▶ _Task to carry out_: Reproduce the text of the entries from the line containing "Hírlevél feliratkozás" through the end of the entries, including both ends. Leave the pictures out.

═════ Available records ═════

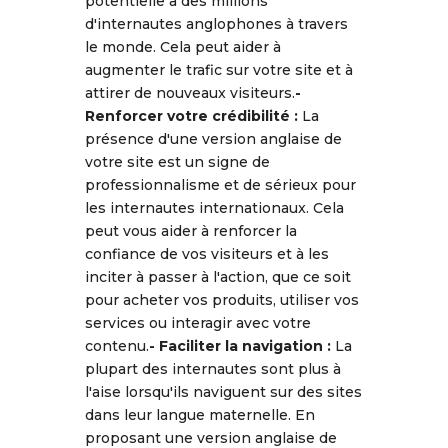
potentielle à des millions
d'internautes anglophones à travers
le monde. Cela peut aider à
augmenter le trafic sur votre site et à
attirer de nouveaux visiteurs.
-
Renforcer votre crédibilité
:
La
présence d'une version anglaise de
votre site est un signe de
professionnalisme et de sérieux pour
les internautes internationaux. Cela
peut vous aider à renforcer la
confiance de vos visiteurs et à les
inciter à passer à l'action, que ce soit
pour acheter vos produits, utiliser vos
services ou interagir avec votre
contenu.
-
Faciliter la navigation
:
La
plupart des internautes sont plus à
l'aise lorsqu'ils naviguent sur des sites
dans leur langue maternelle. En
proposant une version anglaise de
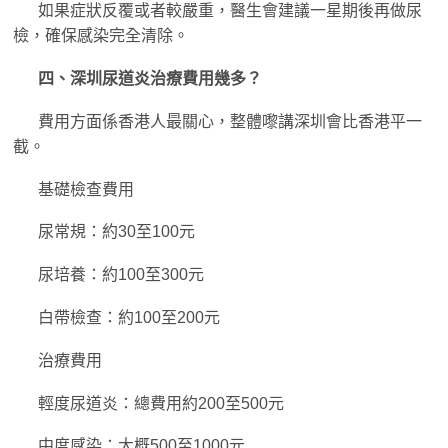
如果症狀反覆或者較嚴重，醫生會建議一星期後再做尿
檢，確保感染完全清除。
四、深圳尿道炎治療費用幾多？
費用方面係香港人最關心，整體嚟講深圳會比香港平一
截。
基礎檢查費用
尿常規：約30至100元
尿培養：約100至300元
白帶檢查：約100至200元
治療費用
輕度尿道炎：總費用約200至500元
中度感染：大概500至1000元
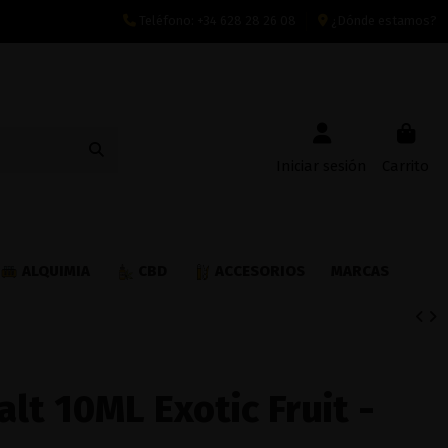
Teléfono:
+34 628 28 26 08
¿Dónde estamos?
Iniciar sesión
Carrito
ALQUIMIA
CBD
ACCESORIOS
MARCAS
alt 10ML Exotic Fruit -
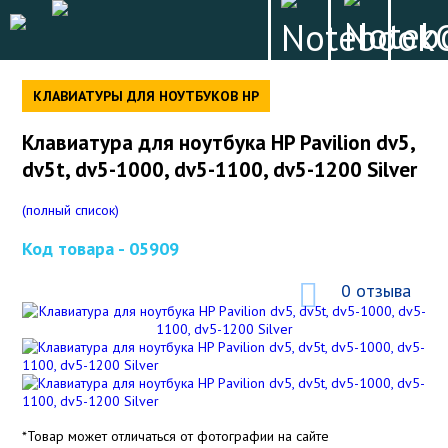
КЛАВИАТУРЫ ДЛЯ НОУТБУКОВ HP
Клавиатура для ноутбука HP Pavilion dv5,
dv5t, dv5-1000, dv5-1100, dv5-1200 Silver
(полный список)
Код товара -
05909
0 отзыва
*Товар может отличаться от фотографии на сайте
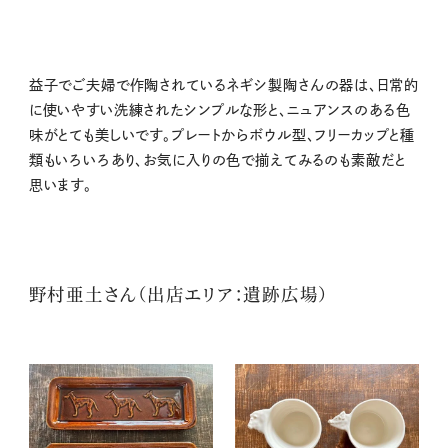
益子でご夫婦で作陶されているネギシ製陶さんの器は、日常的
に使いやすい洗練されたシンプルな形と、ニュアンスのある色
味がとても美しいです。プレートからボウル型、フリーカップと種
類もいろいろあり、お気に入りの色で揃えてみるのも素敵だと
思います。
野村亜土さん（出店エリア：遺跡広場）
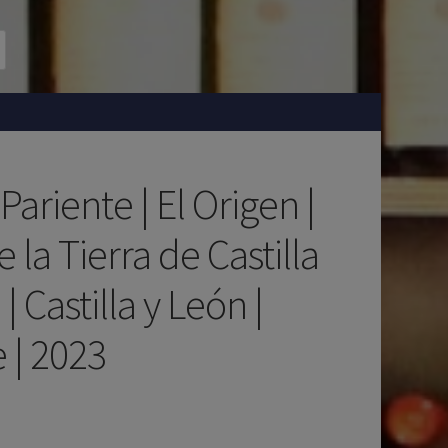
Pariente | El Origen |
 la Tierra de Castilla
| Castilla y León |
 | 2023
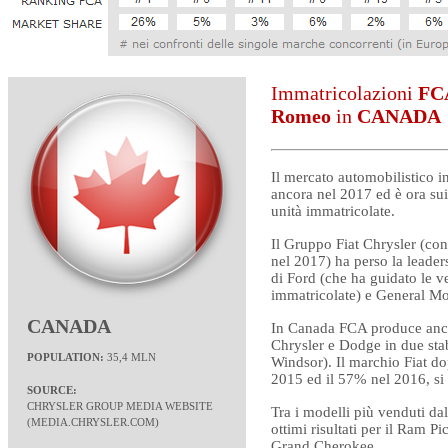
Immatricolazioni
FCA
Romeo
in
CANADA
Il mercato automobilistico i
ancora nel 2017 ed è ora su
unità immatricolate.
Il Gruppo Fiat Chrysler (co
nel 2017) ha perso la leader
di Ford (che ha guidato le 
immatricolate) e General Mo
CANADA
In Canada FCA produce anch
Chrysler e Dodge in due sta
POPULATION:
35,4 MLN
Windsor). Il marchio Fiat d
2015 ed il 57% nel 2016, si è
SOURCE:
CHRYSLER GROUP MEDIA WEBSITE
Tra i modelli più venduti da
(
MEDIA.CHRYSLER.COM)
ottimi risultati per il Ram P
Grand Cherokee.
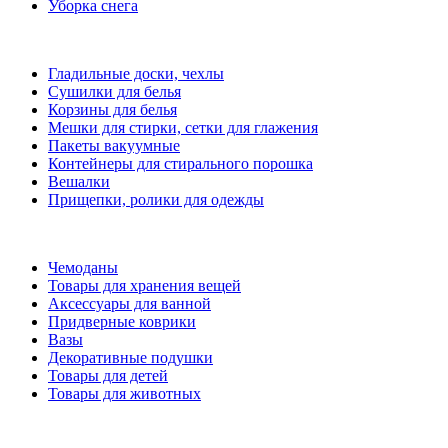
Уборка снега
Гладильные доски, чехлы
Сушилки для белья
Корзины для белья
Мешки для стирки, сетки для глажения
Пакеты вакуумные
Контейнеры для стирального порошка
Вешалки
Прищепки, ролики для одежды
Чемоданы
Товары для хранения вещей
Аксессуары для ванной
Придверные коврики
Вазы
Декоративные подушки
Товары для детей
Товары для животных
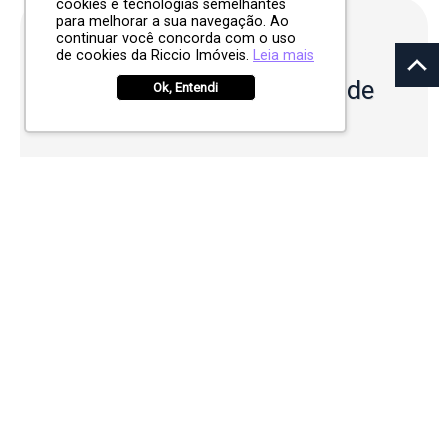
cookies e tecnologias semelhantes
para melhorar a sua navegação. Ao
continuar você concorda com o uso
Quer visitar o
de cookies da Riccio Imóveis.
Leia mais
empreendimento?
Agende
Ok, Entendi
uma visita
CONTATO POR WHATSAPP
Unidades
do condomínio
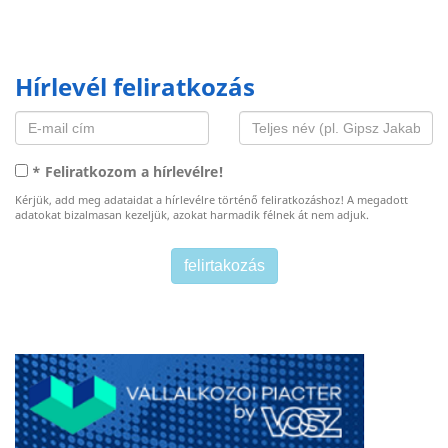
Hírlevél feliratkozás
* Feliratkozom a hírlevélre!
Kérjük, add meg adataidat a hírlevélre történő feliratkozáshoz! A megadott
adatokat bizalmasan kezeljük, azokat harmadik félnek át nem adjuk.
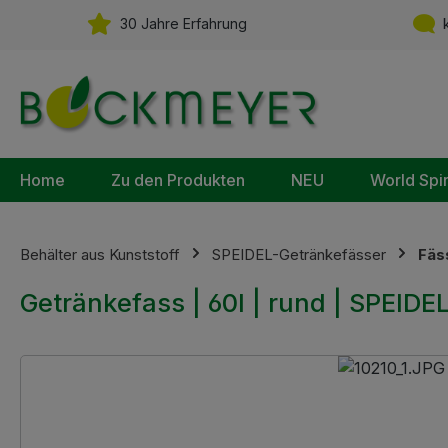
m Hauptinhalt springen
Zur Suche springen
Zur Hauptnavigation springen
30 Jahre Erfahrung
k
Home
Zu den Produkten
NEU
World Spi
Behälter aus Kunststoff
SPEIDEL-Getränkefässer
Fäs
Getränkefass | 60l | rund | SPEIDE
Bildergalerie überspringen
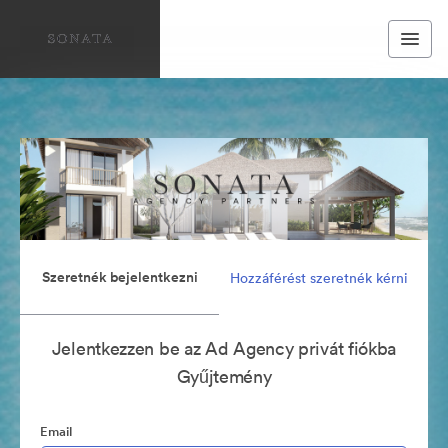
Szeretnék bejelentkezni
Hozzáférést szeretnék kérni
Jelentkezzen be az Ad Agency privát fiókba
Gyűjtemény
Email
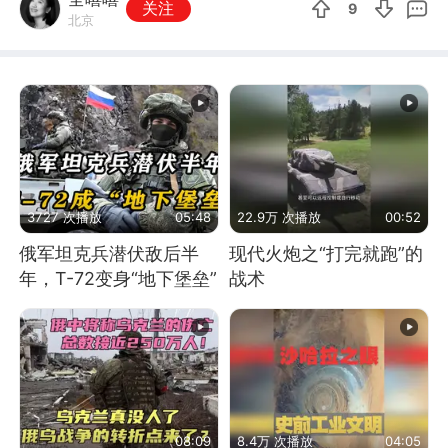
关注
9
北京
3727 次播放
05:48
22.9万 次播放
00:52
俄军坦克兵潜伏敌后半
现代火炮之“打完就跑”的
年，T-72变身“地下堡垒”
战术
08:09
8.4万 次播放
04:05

═════

▶ _Response area_:
Hírlevél feliratkozás
* Feliratkozom a hírlevélre!
Kérjük, add meg adataidat a hírlevélre történő feliratkozáshoz! A megadott
adatokat bizalmasan kezeljük, azokat harmadik félnek át nem adjuk.
m Hauptinhalt springen
Zur Suche springen
Zur Hauptnavigation springen
30 Jahre Erfahrung
k
Home
Zu den Produkten
NEU
World Spi
Behälter aus Kunststoff
SPEIDEL-Getränkefässer
Fäs
Getränkefass | 60l | rund | SPEIDE
Bildergalerie überspringen
Szeretnék bejelentkezni
Hozzáférést szeretnék kérni
Jelentkezzen be az Ad Agency privát fiókba
Gyűjtemény
Email
关注
9
北京
3727 次播放
05:48
22.9万 次播放
00:52
俄军坦克兵潜伏敌后半
现代火炮之“打完就跑”的
年，T-72变身“地下堡垒”
战术
08:09
8.4万 次播放
04:05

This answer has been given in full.